General Bragg refused him permission to make the raid as he desired to make it and ordered him to confine himself to Kentucky. I was not present at the interview between them, but General Morgan told me that General Bragg had ordered him to operate in Kentucky, and further stated that he intended, notwithstanding his orders, to cross the Ohio. I do not mean to justify his disobedience of orders, but simply to narrate the facts as I learned them, and to explain General Morgan's ideas regarding the movement, which were definite and fixed. This expedition into the Northwestern States had long been a favorite idea with him and was but the practical development of his theory of the proper way to make war, to-wit: by going deep into the country of the enemy. He had for several weeks foreseen the necessity of some such diversion in General Bragg's behalf, and believed that the period for the accomplishment of his great desire was at hand.

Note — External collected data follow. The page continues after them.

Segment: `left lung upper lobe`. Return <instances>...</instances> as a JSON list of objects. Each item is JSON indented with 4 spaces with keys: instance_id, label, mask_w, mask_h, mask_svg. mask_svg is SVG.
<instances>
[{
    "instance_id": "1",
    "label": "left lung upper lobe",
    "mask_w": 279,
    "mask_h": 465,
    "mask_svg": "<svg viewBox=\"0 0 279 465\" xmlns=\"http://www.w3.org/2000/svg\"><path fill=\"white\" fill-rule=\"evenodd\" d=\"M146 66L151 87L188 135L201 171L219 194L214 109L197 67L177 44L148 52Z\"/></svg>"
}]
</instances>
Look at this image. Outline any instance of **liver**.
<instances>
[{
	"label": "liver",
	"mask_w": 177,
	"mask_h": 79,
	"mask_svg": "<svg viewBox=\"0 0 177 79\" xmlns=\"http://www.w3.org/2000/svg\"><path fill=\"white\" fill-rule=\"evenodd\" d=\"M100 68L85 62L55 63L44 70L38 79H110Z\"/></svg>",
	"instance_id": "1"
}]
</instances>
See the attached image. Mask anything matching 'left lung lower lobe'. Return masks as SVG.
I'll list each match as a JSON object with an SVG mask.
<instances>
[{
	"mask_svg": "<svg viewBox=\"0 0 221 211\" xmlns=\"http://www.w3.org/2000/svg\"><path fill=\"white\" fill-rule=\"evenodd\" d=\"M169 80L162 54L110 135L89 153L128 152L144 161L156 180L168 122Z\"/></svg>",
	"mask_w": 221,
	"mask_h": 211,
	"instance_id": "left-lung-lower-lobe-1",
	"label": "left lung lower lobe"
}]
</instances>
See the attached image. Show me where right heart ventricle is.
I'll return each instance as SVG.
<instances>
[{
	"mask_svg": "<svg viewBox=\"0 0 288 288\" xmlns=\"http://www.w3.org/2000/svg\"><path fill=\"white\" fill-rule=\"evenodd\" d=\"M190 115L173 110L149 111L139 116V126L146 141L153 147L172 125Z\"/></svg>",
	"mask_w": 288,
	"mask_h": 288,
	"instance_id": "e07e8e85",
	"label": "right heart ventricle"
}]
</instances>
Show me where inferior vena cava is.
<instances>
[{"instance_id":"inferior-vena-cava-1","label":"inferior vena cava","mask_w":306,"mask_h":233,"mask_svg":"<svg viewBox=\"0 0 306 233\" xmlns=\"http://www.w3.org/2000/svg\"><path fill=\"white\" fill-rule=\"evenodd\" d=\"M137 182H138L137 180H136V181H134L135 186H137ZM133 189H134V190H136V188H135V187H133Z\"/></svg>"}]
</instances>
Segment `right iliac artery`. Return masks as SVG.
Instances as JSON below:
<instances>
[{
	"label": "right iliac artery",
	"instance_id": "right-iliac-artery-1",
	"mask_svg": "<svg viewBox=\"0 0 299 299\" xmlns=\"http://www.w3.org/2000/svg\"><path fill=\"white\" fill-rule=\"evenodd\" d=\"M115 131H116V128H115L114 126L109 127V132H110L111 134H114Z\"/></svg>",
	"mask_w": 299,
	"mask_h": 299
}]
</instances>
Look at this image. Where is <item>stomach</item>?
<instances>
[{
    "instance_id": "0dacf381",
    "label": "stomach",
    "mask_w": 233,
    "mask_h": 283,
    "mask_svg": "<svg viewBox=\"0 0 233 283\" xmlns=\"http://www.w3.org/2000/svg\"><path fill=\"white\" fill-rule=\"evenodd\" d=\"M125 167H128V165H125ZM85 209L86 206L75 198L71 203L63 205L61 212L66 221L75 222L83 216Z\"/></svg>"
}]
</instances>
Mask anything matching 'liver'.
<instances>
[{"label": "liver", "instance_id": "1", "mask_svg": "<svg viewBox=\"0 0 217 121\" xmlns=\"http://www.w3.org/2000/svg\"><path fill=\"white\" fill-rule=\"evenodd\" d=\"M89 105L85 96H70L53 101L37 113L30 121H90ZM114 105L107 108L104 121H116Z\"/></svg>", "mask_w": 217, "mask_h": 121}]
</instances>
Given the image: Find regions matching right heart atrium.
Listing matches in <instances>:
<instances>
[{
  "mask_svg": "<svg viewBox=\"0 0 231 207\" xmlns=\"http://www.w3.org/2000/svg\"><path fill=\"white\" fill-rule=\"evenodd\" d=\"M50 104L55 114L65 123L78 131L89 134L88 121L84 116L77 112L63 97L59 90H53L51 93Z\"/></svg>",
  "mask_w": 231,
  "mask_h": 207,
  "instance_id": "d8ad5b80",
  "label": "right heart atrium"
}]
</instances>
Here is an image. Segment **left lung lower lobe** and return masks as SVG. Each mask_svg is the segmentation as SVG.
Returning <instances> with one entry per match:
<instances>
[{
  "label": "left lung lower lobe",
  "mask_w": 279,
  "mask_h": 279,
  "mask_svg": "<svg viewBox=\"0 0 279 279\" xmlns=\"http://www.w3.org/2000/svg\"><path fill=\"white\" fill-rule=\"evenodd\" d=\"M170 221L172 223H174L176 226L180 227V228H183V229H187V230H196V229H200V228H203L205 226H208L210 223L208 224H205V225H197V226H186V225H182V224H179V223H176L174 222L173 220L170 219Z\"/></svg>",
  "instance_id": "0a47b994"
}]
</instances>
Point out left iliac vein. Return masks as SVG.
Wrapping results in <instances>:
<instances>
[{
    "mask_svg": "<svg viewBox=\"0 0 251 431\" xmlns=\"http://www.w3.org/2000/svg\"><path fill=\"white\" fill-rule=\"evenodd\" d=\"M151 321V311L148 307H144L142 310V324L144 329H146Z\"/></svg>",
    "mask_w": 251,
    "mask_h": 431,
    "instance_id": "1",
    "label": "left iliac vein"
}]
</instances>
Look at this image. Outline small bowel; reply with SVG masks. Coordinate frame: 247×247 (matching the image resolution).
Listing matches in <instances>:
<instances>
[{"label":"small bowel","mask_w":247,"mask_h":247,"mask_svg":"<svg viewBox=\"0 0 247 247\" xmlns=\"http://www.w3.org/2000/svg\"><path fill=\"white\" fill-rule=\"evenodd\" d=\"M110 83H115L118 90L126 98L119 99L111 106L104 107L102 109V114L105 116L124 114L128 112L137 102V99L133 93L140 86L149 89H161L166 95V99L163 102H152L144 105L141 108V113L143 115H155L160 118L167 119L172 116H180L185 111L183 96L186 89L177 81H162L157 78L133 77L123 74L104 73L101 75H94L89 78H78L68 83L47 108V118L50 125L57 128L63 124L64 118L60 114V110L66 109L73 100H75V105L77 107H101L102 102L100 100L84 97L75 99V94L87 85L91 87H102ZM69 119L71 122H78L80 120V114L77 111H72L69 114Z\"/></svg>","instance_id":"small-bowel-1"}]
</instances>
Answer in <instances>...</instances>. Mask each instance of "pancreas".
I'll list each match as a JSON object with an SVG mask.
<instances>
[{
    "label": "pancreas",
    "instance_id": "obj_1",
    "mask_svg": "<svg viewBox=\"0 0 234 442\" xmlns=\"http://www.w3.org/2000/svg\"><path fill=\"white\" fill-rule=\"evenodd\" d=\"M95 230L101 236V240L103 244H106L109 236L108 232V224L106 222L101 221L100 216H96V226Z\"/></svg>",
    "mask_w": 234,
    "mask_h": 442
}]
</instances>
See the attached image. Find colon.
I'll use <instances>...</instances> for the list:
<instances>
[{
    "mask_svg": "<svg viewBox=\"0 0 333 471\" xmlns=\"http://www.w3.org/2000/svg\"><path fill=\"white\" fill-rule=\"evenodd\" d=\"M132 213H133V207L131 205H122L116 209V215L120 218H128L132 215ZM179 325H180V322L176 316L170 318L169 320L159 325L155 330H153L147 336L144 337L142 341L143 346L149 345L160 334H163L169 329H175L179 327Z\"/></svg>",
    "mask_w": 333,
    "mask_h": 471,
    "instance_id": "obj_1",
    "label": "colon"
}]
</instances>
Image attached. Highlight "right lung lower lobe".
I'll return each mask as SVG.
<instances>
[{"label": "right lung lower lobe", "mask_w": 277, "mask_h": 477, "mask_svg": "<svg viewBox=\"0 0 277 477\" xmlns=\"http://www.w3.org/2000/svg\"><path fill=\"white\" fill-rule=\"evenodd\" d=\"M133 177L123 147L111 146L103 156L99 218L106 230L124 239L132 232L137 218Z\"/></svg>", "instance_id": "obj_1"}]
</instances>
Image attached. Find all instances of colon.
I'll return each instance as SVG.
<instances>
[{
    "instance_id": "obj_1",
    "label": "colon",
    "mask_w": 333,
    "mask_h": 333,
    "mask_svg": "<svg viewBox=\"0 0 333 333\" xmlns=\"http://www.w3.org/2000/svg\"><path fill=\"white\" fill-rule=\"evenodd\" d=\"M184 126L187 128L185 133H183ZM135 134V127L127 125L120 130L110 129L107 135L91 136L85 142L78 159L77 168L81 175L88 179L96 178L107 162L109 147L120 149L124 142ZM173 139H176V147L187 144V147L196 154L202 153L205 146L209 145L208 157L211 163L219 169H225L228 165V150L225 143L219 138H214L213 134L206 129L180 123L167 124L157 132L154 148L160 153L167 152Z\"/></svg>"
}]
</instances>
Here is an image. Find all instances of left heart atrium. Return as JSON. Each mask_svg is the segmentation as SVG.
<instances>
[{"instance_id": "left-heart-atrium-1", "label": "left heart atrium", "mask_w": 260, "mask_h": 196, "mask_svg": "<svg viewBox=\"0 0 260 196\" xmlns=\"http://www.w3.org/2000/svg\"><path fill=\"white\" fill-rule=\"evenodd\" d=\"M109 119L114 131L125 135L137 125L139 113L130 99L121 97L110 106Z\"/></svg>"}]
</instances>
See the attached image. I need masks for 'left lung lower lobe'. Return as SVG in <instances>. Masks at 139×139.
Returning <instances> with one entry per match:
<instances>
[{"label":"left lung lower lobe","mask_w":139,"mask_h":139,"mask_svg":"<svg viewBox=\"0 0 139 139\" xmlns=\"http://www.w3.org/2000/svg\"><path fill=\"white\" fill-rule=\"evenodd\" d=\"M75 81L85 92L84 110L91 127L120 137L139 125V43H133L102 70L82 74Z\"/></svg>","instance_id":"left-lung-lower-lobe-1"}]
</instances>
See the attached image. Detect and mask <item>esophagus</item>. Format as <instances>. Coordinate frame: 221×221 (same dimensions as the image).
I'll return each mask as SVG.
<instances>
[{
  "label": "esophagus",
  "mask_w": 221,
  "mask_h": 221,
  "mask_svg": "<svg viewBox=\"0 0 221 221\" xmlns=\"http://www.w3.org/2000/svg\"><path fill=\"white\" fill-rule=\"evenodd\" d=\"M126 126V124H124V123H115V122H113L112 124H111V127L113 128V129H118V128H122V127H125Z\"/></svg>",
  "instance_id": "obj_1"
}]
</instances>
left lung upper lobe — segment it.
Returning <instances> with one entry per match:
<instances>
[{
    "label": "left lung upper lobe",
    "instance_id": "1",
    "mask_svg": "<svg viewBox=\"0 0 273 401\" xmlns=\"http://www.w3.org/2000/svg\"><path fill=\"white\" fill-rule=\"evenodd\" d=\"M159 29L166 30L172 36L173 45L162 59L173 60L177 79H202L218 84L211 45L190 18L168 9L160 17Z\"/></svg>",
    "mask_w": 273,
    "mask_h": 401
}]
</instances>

He had ordered me, three weeks previously, to send intelligent men to examine the fords of the upper Ohio—that at Buffington among them—and it is a fact, of which others, as well as myself, are cognizant, that he intended—long before he crossed the Ohio—to make no effort to recross it, except at some of these fords, unless he found it more expedient, when he reached that region, to join General Lee, if the latter should still be in Pennsylvania.
Never had I been so impressed with General Morgan's remarkable genius—his wonderful faculty of anticipating the exact effect his action would have upon all other men and of calculating their action—his singular power of arriving at a correct estimate of the nature and capacities of a country, which he knew only by maps and the most general description—and the perfect accuracy with which he could foretell the main incidents of a march and campaign—as when he would briefly sketch his plan of that raid. All who heard him felt that he was right in the main, and although some of us were filled with a grave apprehension, from the first, we felt an inconsistent confidence when listening to him. He did not disguise from himself the great dangers he encountered, but was sanguine of success. As it turned out, only the unprecedented rise in the Ohio caused his capture—he had avoided or had cut his way through all other dangers.
On the 11th of June, the division marched from Alexandria to the Cumberland and crossed the river not far from the little town of Rome. General Morgan desired to attack the Federal force stationed at Carthage, and strongly fortified. General Bragg had authorized him to do so.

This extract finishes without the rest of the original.